# Einbruch und Diebstahl von 2 MTB in Lahnstein am 27.09.2020



## Kaiuwegeis (29. September 2020)

Hallo Zusammen,

am 27.09.2020 wurde bei mir in Lahnstein in der Becherhöllstraße die Garage aufgebrochen und 1 EBike der Marke COMMENCAL "META POWER 29 ESSENTIAL 2020" und 1 MTB Canyon Torque Vertride gestohlen.

Vlt wird es ja einem zum Kauf angeboten, oder Ihr seht es vlt auf euren Ausflügen mit dem Bike?
Vielen Dank und passt auf eure Räder auf. Gruß Kai


----------



## Hillcruiser (30. September 2020)

Hallo Kai,
hab´s auch in der RZ gelesen und dachte gleich  🤮 
Wir halten Augen und Ohren offen und teilen die Info im Freundeskreis... hoffentlich finden sich die Bikes wieder. 🍀
Ich glaube mit dem Meta bist du mir sogar schon 1-2x auf der Schmidtenhöhe entgegengekommen.

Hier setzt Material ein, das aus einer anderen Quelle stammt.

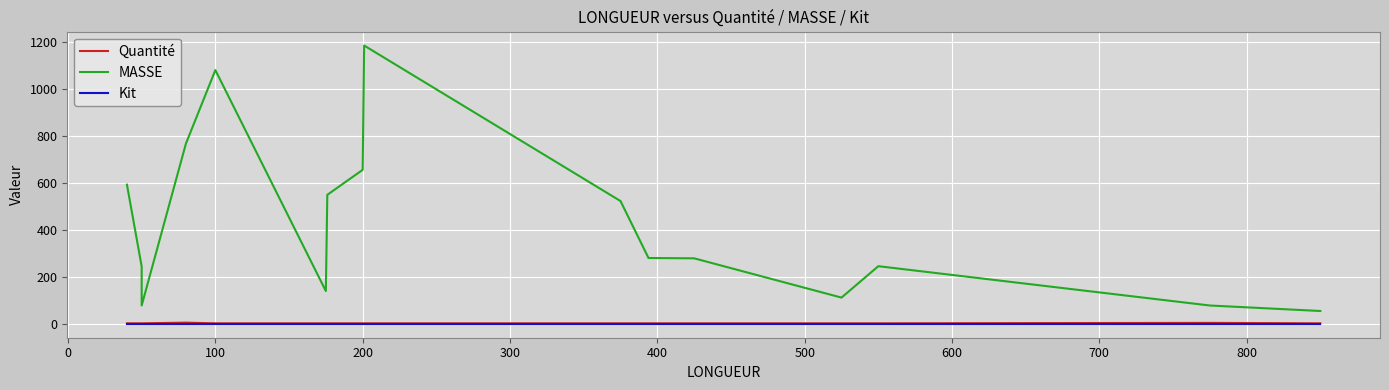

True or false: Kit and MASSE cross at least once.

False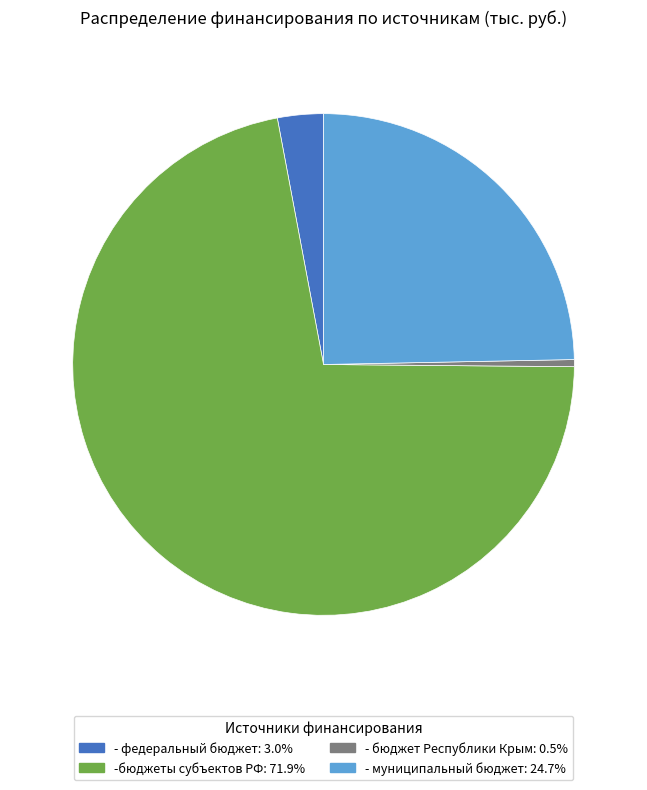

Count the number of slices in the pie.

4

Grüße aus der Nachbarschaft.


----------



## MTB-News.de




----------



## Kaiuwegeis (30. September 2020)

Hallo Hillcruiser,

vielen Dank  
Ich hoffe es auch und ich hoffe die erwischen die Typen !!!!

Grüße zurück


----------



## RockyRider66 (2. Oktober 2020)

So ein Scheiß.
Danke für den Hinweis.


----------



## Hillcruiser (30. November 2020)

Hallo Kai,
eines der Räder oder Teile irgendwo mal wieder aufgetaucht? 🍀


----------